Hier eine kurze Zusammenfassung des anderen Dramas, das in den vergangenen Wochen die USA in Atem hielt: Hilaria, der schönen Frau des Alec Baldwin, wurde vorgeworfen, sie habe über ihre Herkunft gelogen. Sie sei gar nicht in Spanien aufgewachsen, und ihr Akzent sei eine Show! Hilaria - also eigentlich Hillary aus Boston - verteidigte sich auf Instagram. Und tauchte ab. Was eigentlich normal wäre, wenn man gerade ein Kind geboren hat, immerhin schon das fünfte "Baldwinito", wie die Yoga-Influencerin ihre Kinder sehr rassig nennt. Aber nicht für diese Hausfrauengranate und Spanierin im Herzen. Wenn man ihr folgt, wird man sofort verrückt: fünf Kinder, Hund, Stargatte, tägliche Po-Stählungsübungen und eine Karriere als Staubsauger vermarktende Influencerin, das schafft doch keine Frau, ohne spätestens nach drei Tagen so fertig auszusehen wie, sagen wir: Amy Schumer! Der Erfolg dieser in Wahrheit ja gar nicht so lustigen Komikerin basiert vor allem darauf, ihre eigenen Unzulänglichkeiten als typisch weiblich darzustellen, fettige Haare und überschüssigen Bauch zum Beispiel. Amy Schumer war es auch, die die Baldwin-Hasswelle lostrat, mit einem bösen Post über ein Foto von Hilaria, auf dem sie Unterwäsche und ihr Neugeborenes trägt. Es ging also in Wahrheit nie um kulturelle Aneignung, sondern um die Todsünde, nach einer Geburt so auszusehen wie ein Supermodel. Im Kosmos der Frauen, die predigen, dass alle Frauen schön sind, wie sie sind, ist wohl kein Platz für die, deren Bindegewebe nicht durchhängt. Dabei ist das Einzige, was wirklich hässlich macht, der Neid.

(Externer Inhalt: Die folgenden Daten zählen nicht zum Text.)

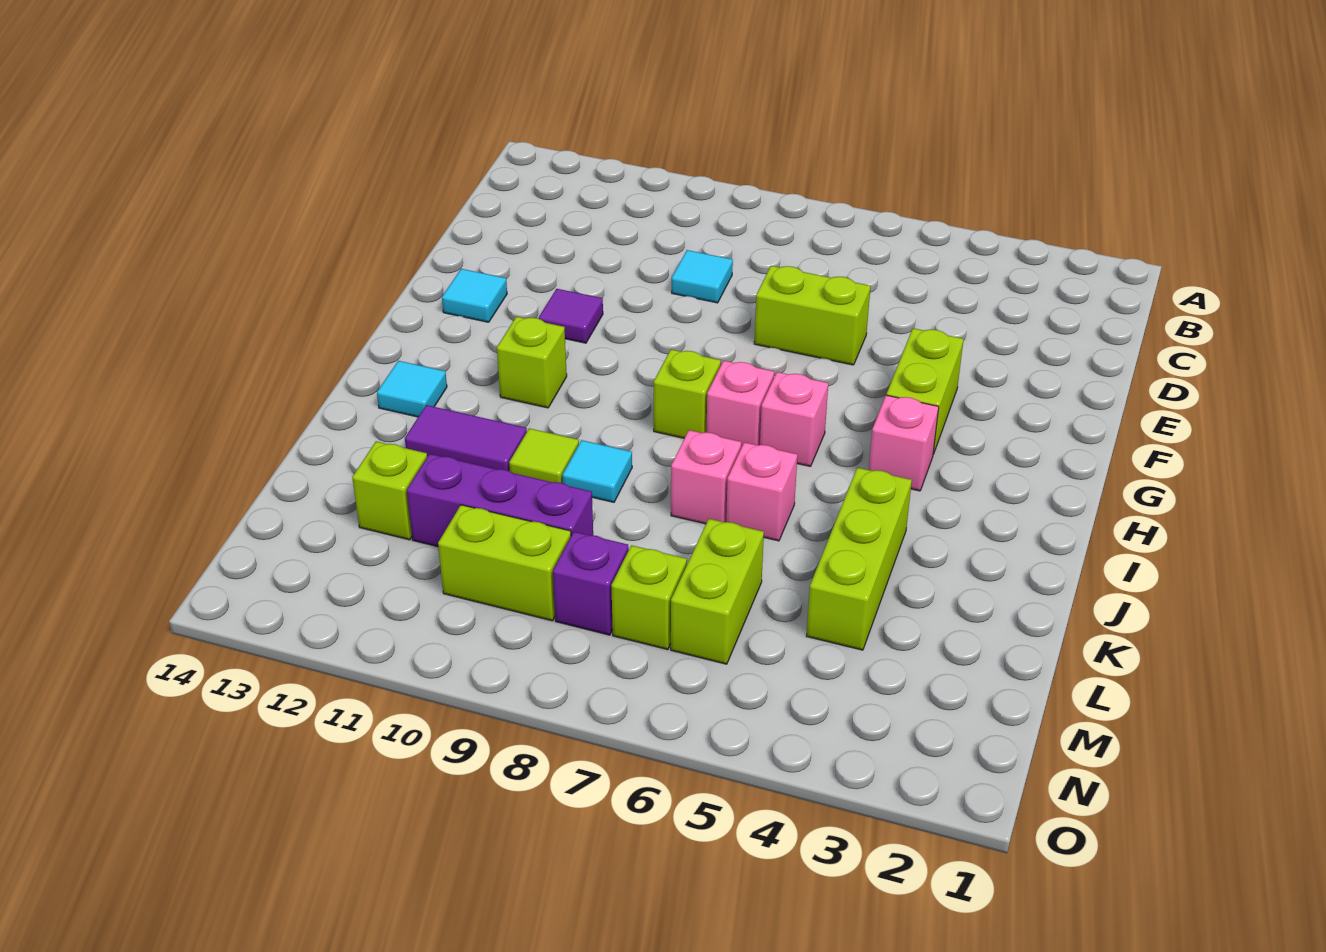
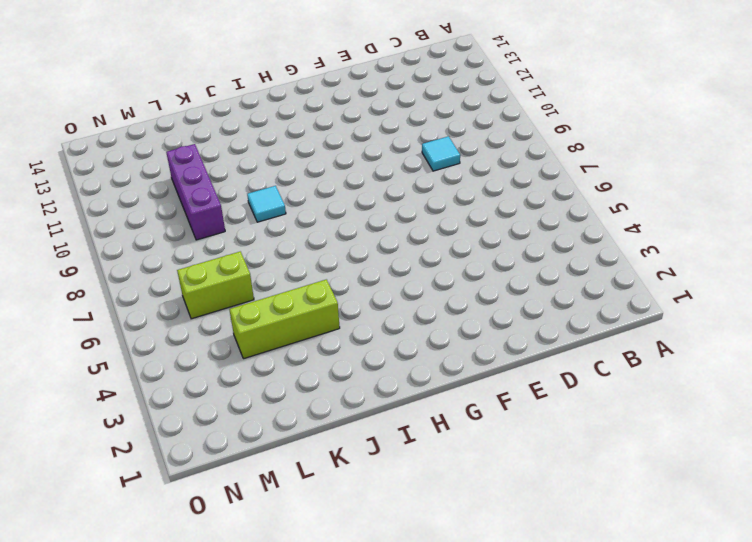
none -> lime 1x2 brick [754,266,871,365]
none -> lime 1x2 brick [886,328,964,454]
none -> purple 1x1 tile [539,289,603,343]

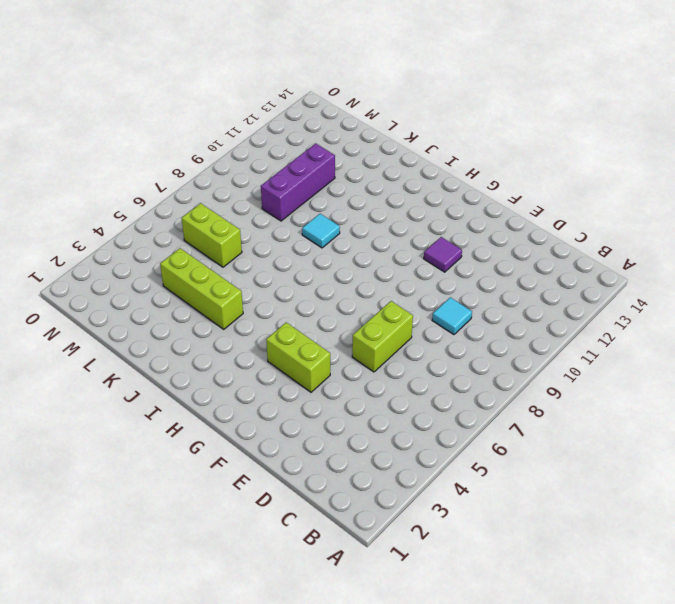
none -> cyan 1x1 tile [442,269,507,322]
none -> pink 1x1 brick [869,395,939,491]
none -> pink 1x1 brick [760,372,828,467]

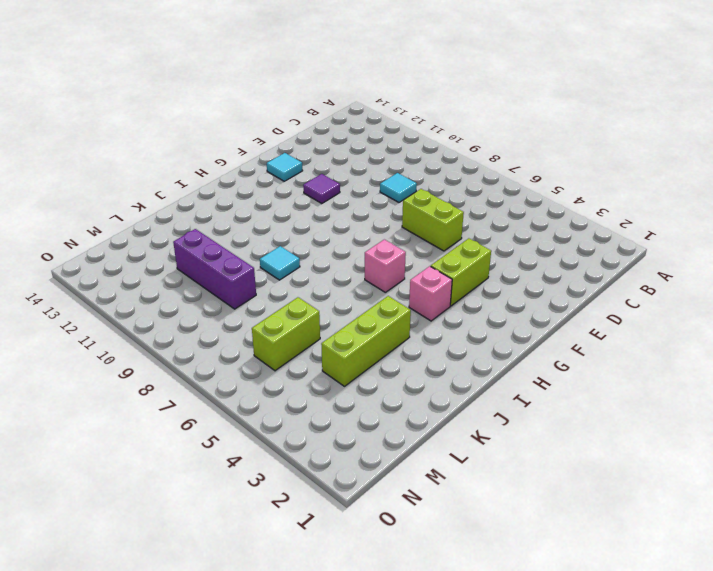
none -> pink 1x1 brick [706,361,774,448]
none -> lime 1x1 brick [654,349,721,438]
none -> lime 1x1 brick [497,317,567,408]

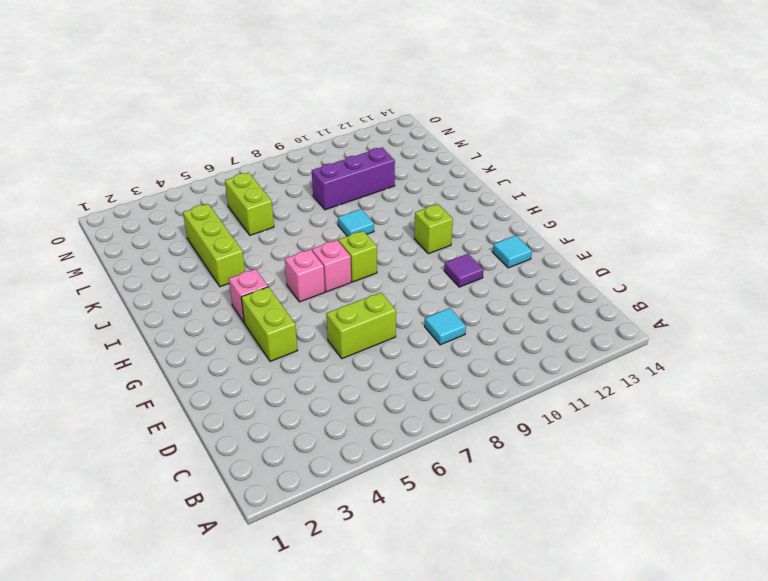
none -> cyan 1x1 tile [377,361,447,417]
none -> pink 1x1 brick [726,442,797,541]
none -> pink 1x1 brick [671,430,741,524]

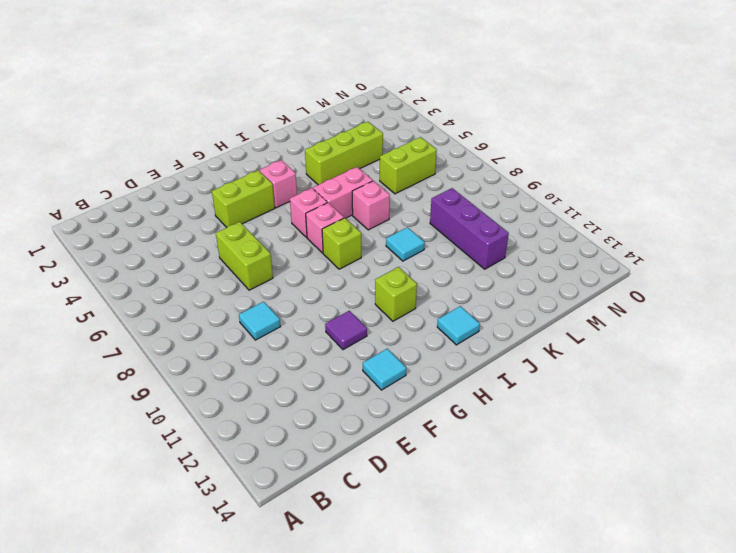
pink 1x2 brick [313,167,373,218] -> pink 1x1 brick [726,442,797,541]
none -> lime 1x1 tile [509,428,579,483]
none -> purple 1x2 tile [405,405,527,471]
none -> lime 1x1 brick [352,441,427,540]

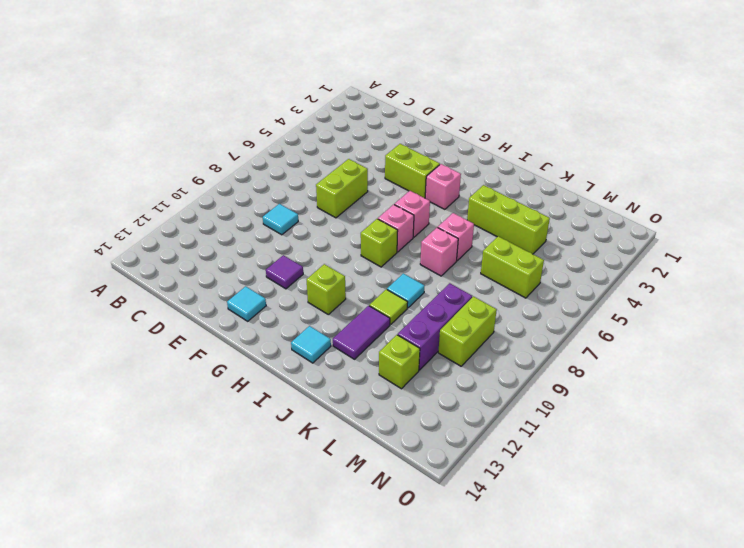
none -> lime 1x1 brick [611,545,687,650]
none -> purple 1x1 brick [553,532,629,635]

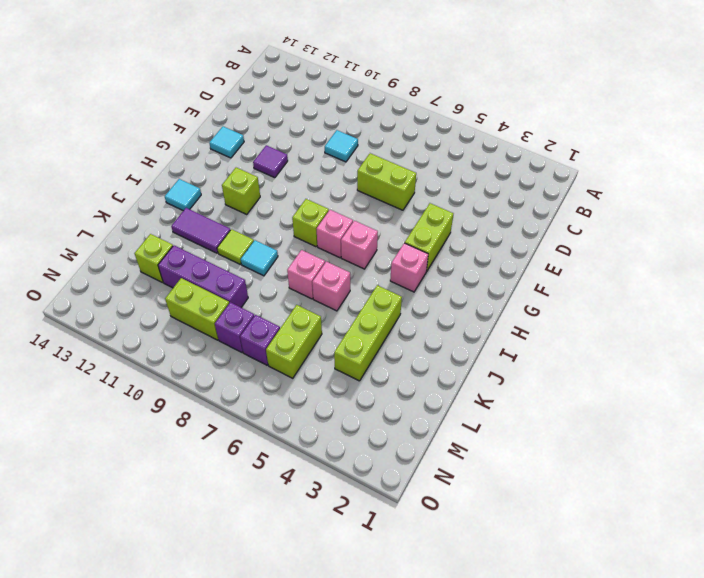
purple 1x1 brick [240,315,280,365] -> lime 1x1 brick [611,545,687,650]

Ganz bei sich und Zegna: Alec Baldwin

Alec Baldwin ist so ein Typ, der man selbst nicht unbedingt sein möchte, den man aber gerne zum Freund hätte. Auf jeden Fall nicht zum Feind. Denn man ahnt und hat es in seiner Gerichtsbiografie ja auch gelesen, dass hinter seinem süffisant-jovialen Auftreten immer auch der Jähzorn lauert. Nein, am liebsten hätte man ihn auf Long Island zum Nachbarn, denn über seine gelegentliche Großspurigkeit könnte man hinwegsehen, und bei seinen Barbecues ist er dafür sicher großzügig und boxt einem fröhlich das Schlüsselbein kaputt. Wie kaum ein anderer US-Schauspieler verkörpert Baldwin diesen faszinierend zeitlosen Ostküsten-Stil, der sich zwischen Hamptons-Wochenenden in Ralph-Lauren-Shorts und Manhattan-Meetings in Brooks Brothers abspielt. Viel Navyblau und Oxford-Hemdstoffe sind in so einem Schrank typischerweise vereint, aber eben auch Yankees-Kappen, Segelschuhe und charmant ausgebeulte Khaki-Chinos. Baldwin ist auch ein großer Fan von Button-Down-Hemden, die einst bei Brooks Brothers in New York populär gemacht wurden, seine Anzüge aber trägt er europäisch. Er hat eine dankbare Anzugfigur, wie gemacht für Armani, die er jahrelang bevorzugte, später schwenkte er komplett auf Zegna um. Diese stilistische Treue zur Alten Welt passt natürlich auch zu den aufgeklärten WASPs an der Ostküste. Dass er in der Seniorenklasse noch mal vielfach Vater wurde, steht ihm aber noch besser als jeder Anzug, jedenfalls wirkt er auf den zügellosen Familienfotos auf Instagram von jeglicher Anspannung befreit und wie der Papa-Bär, den jedes Kind haben möchte: groß, knuffig, niemals böse. Dazu passt, dass er in den vergangenen Jahren besonders mit TV-Parodien und Comedyrollen reüssierte. Ein ehemals verbissener Typ, der jetzt gerne über sich selbst lacht - das ist eine der wenigen sympathischen Wandlungen, die ein alter, weißer Mann noch durchleben kann.